* **Problem details**: Change "chart" to "graph" in the data from the line with "What is the maximum value shown in the chart?" through the end, keeping everything else the same. Leave the pictures out of your answer.

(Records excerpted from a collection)

════════

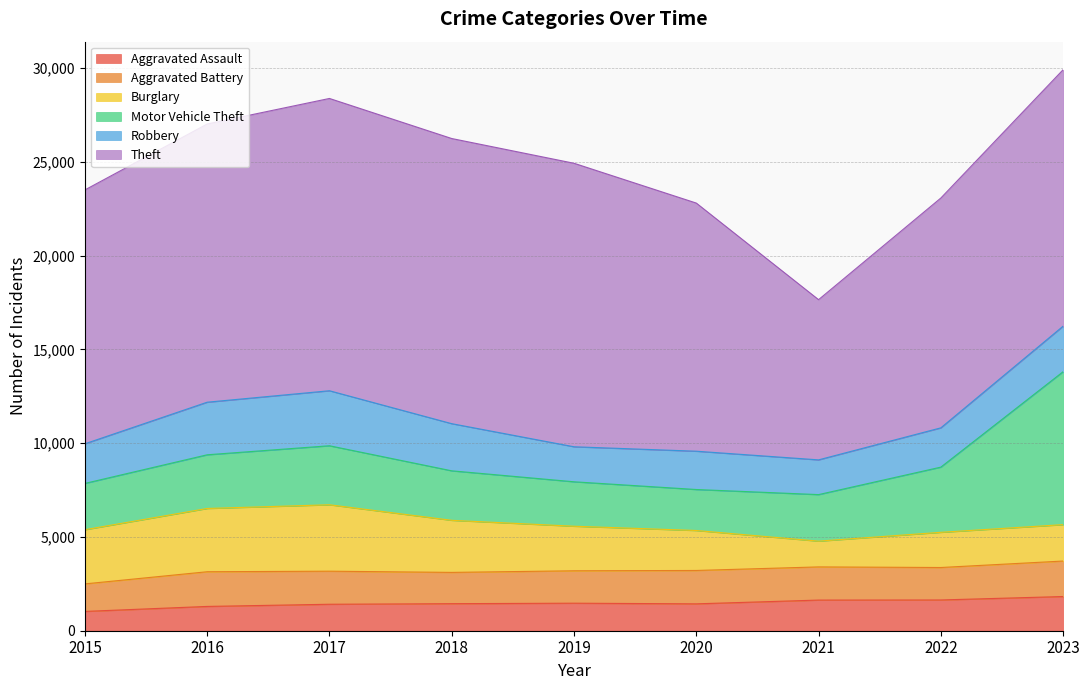

What is the approximate value of Robbery at 2022, to the nearest 10?

2100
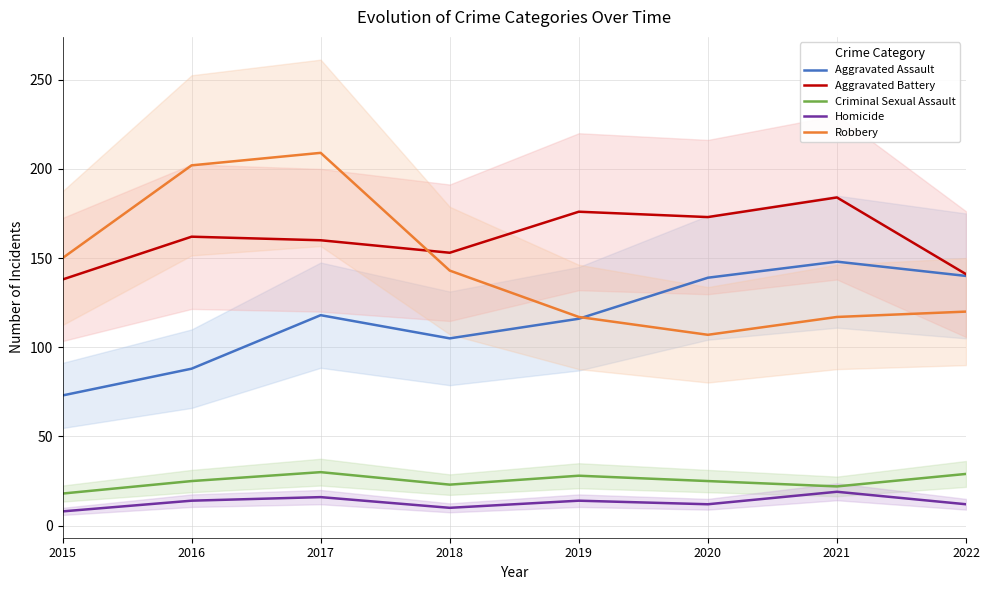

At how many categories does at least one series exceed 98?

8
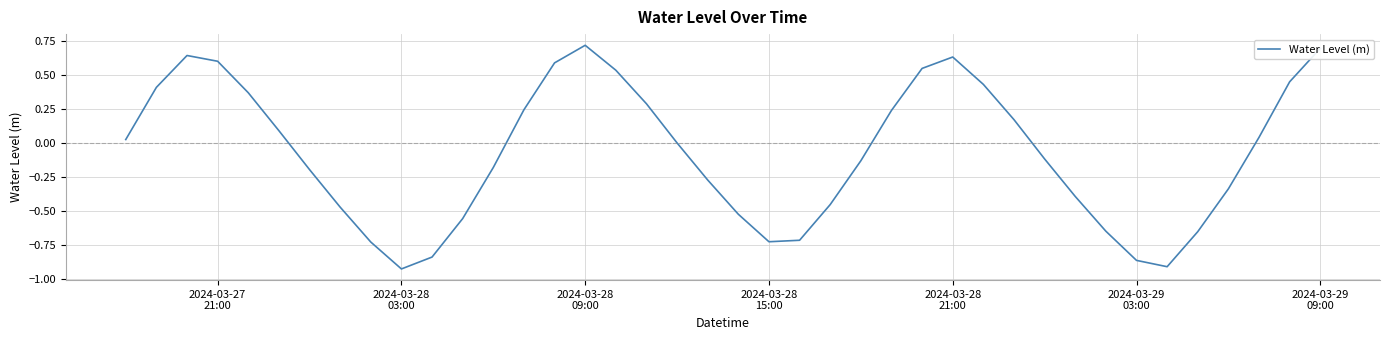

What is the difference between the maximum and minimum values?

1.6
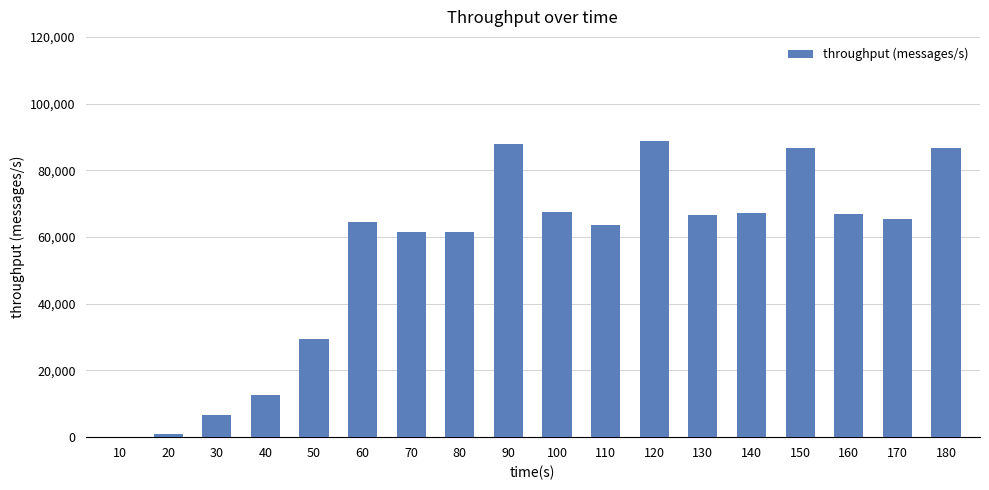

What is the maximum value shown in the chart?

88820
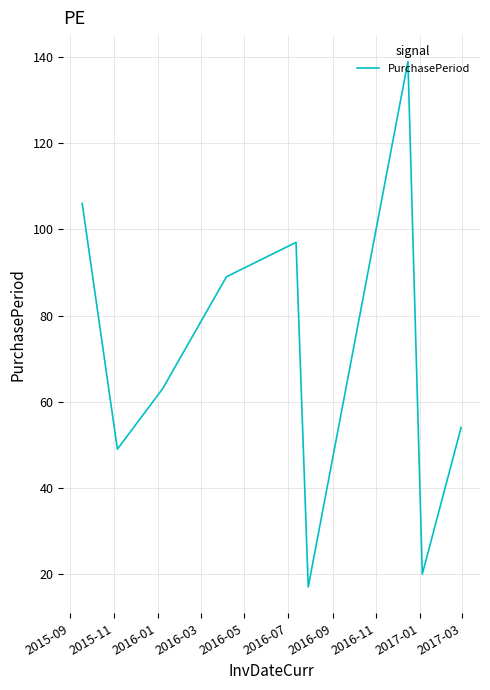

What is the difference between the maximum and minimum values?

122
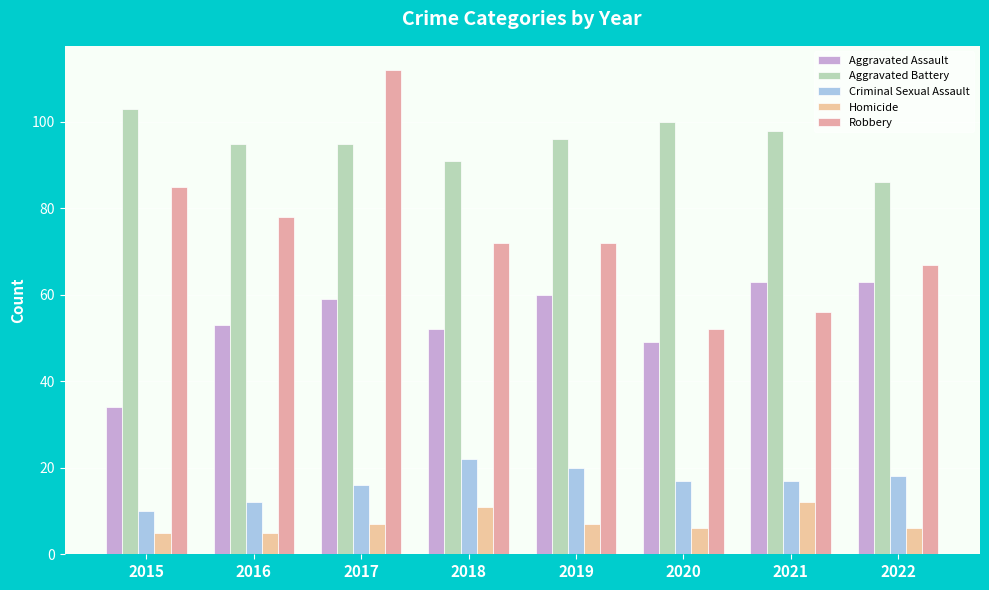

What is the value of the Robbery bar at the 1st from the left?

85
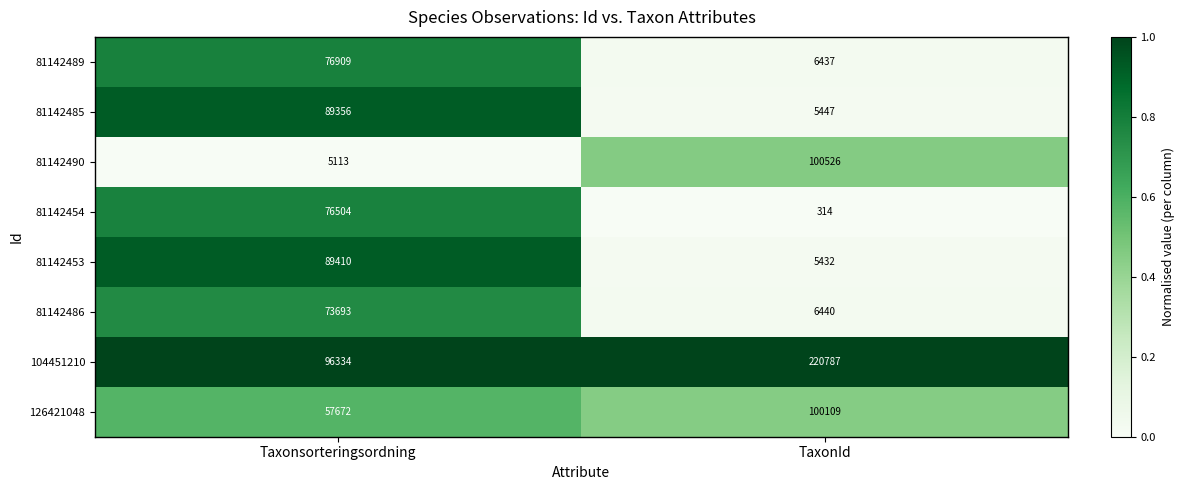

Rank the series by their maximum value, from highest to lowest.

104451210, 81142490, 126421048, 81142453, 81142485, 81142489, 81142454, 81142486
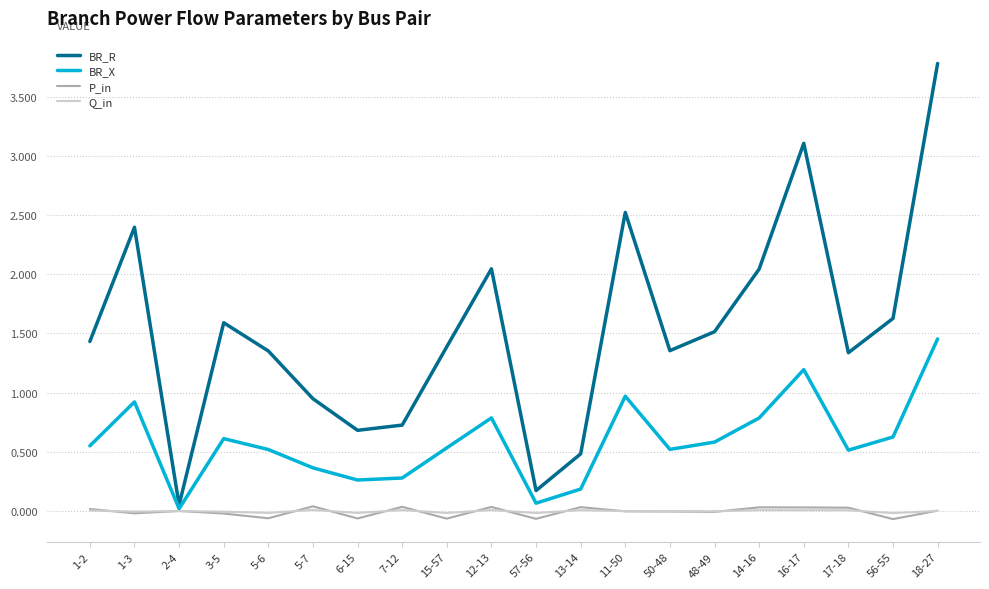

True or false: P_in has a value of -0.1 at 57-56.

True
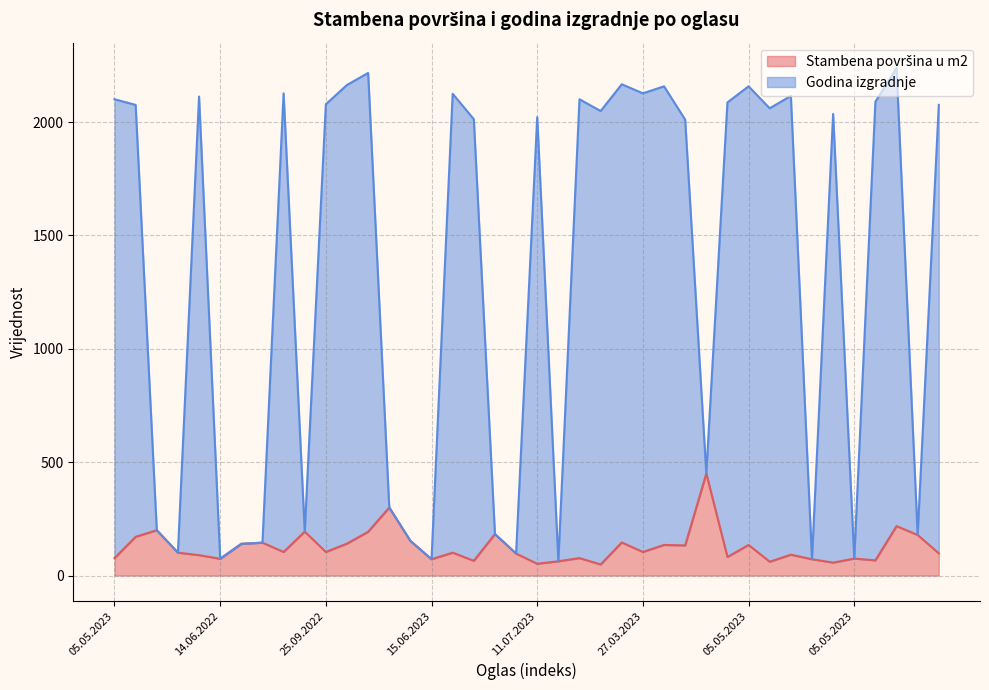

Read the Godina izgradnje value at 14.06.2023.

2061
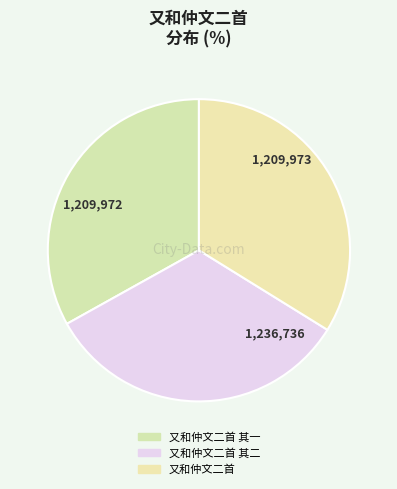

How many slices are in this pie chart?

3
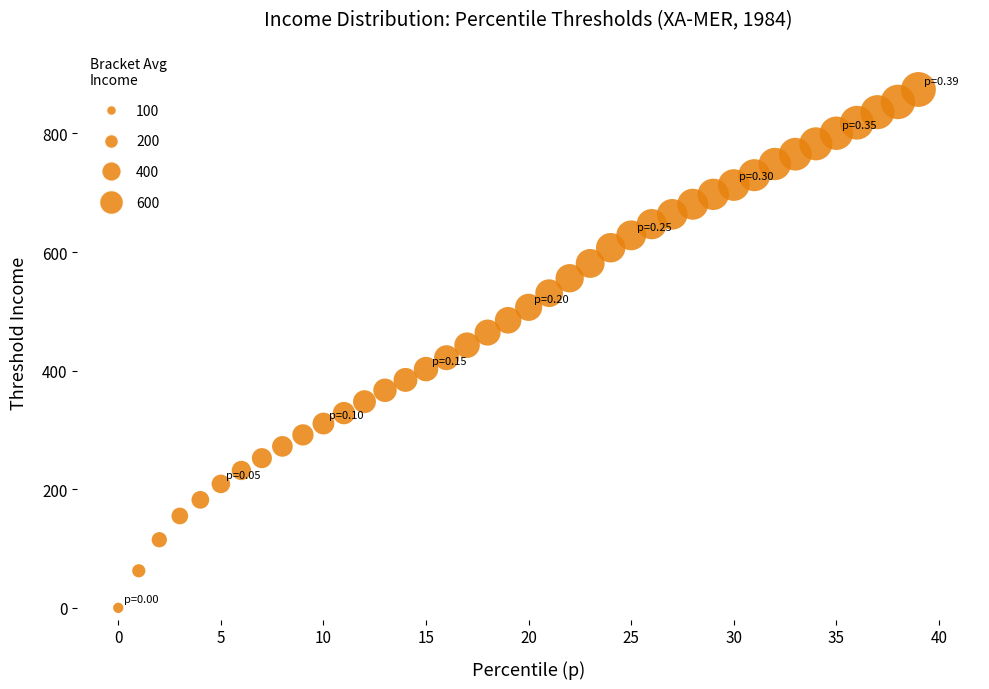

What is the range of Y values (max minus min)?

874.1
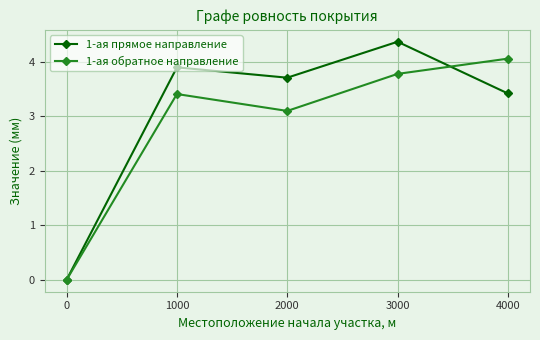

What is the average value of the 1-ая прямое направление series?

3.1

════════

* **Solution to this problem**:
What is the maximum value shown in the graph?

88820

What is the difference between the maximum and minimum values?

122

What is the value of the Robbery bar at the 1st from the left?

85

Rank the series by their maximum value, from highest to lowest.

104451210, 81142490, 126421048, 81142453, 81142485, 81142489, 81142454, 81142486

True or false: P_in has a value of -0.1 at 57-56.

True

Read the Godina izgradnje value at 14.06.2023.

2061

How many slices are in this pie graph?

3

What is the range of Y values (max minus min)?

874.1

What is the average value of the 1-ая прямое направление series?

3.1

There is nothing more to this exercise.